Contato estimulatório: a brincadeira de um pai com uma criança é geralmente mais estimulante que a da mãe, envolvendo manipulação física dos membros, jogando a criança no ar, por exemplo, como nas fotos típicas de Dia dos Pais. O toque estimulante paterno junto do bebê está associado com o aumento dos níveis de ocitocina e vasopressina plasmática e salivar dos pais (hormônios que explicam o comportamento parental e ainda regulam importantes mecanismos fisiológicos).
 
Brincadeiras mais “fortes”: Os pais normalmente se envolvem em trocas físicas com seus filhos quando crianças pré-escolares ou adolescentes, o que geralmente inclui manipulação mais “forte”, como as famosas cócegas ou lutinhas. Os jogos físicos tão altamente excitantes envolvem contato físico e contribuem para a regulação da agressão nas crianças, visto que elas reconhecem limites.
 
Exploração e/ou atenção ao meio ambiente: A interação do pai com bebês, crianças e adolescentes é frequentemente direcionada para elementos do meio ambiente e incentiva os aspectos físicos e mentais de exploração. Esse comportamento de melhoria da exploração também está associado com o aumento dos níveis de ocitocina, prolactina e vasopressina plasmáticas dos pais.
 
Aprendizagem de habilidades: Os pais normalmente ensinam crianças e adolescentes competências e habilidades de sobrevivência específicas da sua cultura e condições socioeconômicas. More em mansões ou viva em tribos, sempre existirá uma “dica de pai” (mesmo que seja de uma figura paterna) que salva a pele de uma criança quando ela está interagindo com outras pessoas.
 
Melhorar e/ou regular a alta excitação positiva: Os pais muitas vezes estabelecem momentos de alta excitação, com aspecto positivo (incluindo risadas e bagunça) com seus bebês e crianças pequenas, e isso os ensina a tolerar e regular tais situações.
 
Socialização: O estilo de socialização de um pai costuma ser mais rigoroso do que o de uma mãe e pais geralmente expressam maior disciplina que afeto caloroso. A disciplina dos pais é um fator importante e se manifesta nas diferenças culturais substanciais, na quantidade e variedade de cuidado direto e contato pai-filho, idade de início do cuidado parental, o grau de controle paterno aceito, o modo de controle paterno sobre a socialização e, até que ponto, momentos especiais para brincar versus participação guiada em atividades culturais e brincadeiras estão definidos.
 
Agora, falando de família, o cuidado paterno também melhora a saúde do pai e a parceria mãe-pai o que gera bem-estar para todos. Além disso, os comportamentos neurais e consequências moleculares do cuidado paterno à sua prole (próximas gerações) estão se tornando cada vez mais aparente. A maioria dos estudos experimentais nessa área aplica paradigmas de privação paterna nos quais o pai é removido da unidade social. Esses estudos demonstraram que a ausência de cuidados paternos altera traços comportamentais na progênie, incluindo ansiedade, agressão, comportamento social e resposta à recompensa, com muitos efeitos sexo-específico.

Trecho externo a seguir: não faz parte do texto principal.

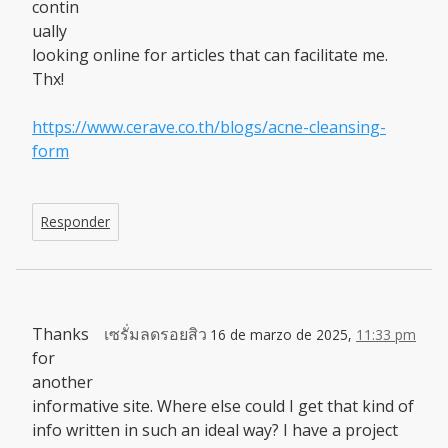
contin
ually
looking online for articles that can facilitate me.
Thx!
https://www.cerave.co.th/blogs/acne-cleansing-
form
Responder
Thanks
เซรั่มลดรอยสิว
16 de marzo de 2025,
11:33 pm
for
another
informative site. Where else could I get that kind of
info written in such an ideal way? I have a project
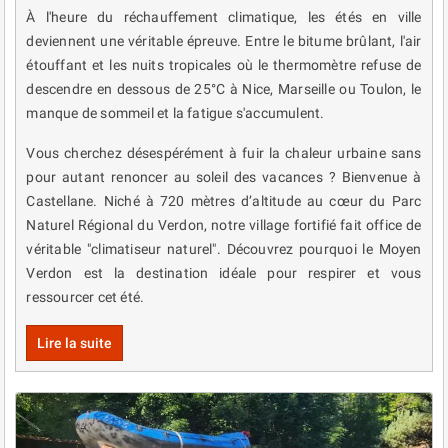
À l'heure du réchauffement climatique, les étés en ville
deviennent une véritable épreuve. Entre le bitume brûlant, l'air
étouffant et les nuits tropicales où le thermomètre refuse de
descendre en dessous de 25°C à Nice, Marseille ou Toulon, le
manque de sommeil et la fatigue s'accumulent.
Vous cherchez désespérément à fuir la chaleur urbaine sans
pour autant renoncer au soleil des vacances ? Bienvenue à
Castellane. Niché à 720 mètres d’altitude au cœur du Parc
Naturel Régional du Verdon, notre village fortifié fait office de
véritable "climatiseur naturel". Découvrez pourquoi le Moyen
Verdon est la destination idéale pour respirer et vous
ressourcer cet été.
Lire la suite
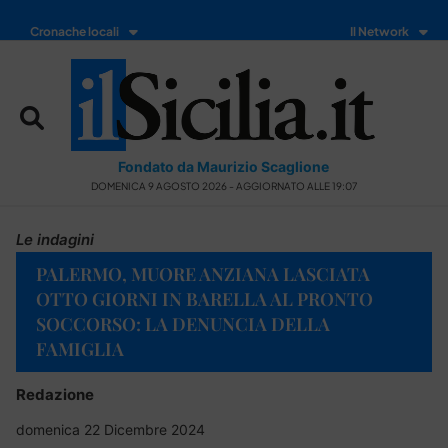
Cronache locali
Il Network
Fondato da Maurizio Scaglione
DOMENICA 9 AGOSTO 2026 - AGGIORNATO ALLE 19:07
Le indagini
PALERMO, MUORE ANZIANA LASCIATA
OTTO GIORNI IN BARELLA AL PRONTO
SOCCORSO: LA DENUNCIA DELLA
FAMIGLIA
Redazione
domenica 22 Dicembre 2024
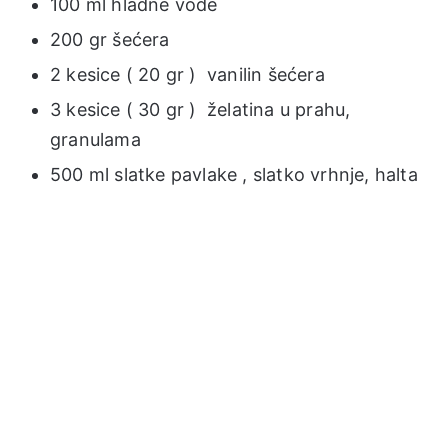
100 ml hladne vode
200 gr šećera
2 kesice ( 20 gr ) vanilin šećera
3 kesice ( 30 gr ) želatina u prahu,
granulama
500 ml slatke pavlake , slatko vrhnje, halta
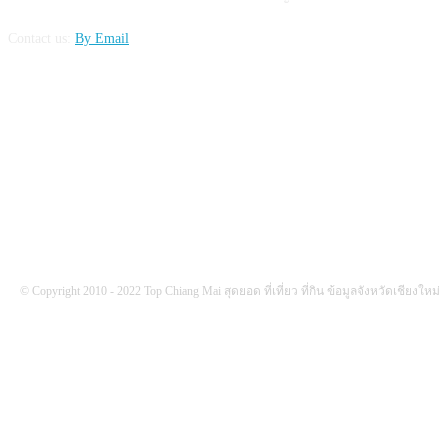
Contact us:
By Email
FOLLOW US
© Copyright 2010 - 2022 Top Chiang Mai สุดยอด ที่เที่ยว ที่กิน ข้อมูลจังหวัดเชียงใหม่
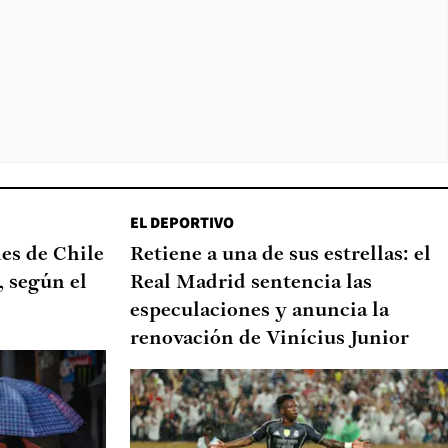
EL DEPORTIVO
nes de Chile
Retiene a una de sus estrellas: el
, según el
Real Madrid sentencia las
especulaciones y anuncia la
renovación de Vinícius Junior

Enfim, ter pais atuantes e presentes faz diferença na vida biológica e mental deles, dos filhos e das mães, sem entrar em detalhes de estrutura familiar, é claro. O fim de semana pedia um olhar científico para eles e o recado está dado. Aproveite seu paizão, encha ele de carinho, seja no abraço ou na vídeochamada: amor de pai é único.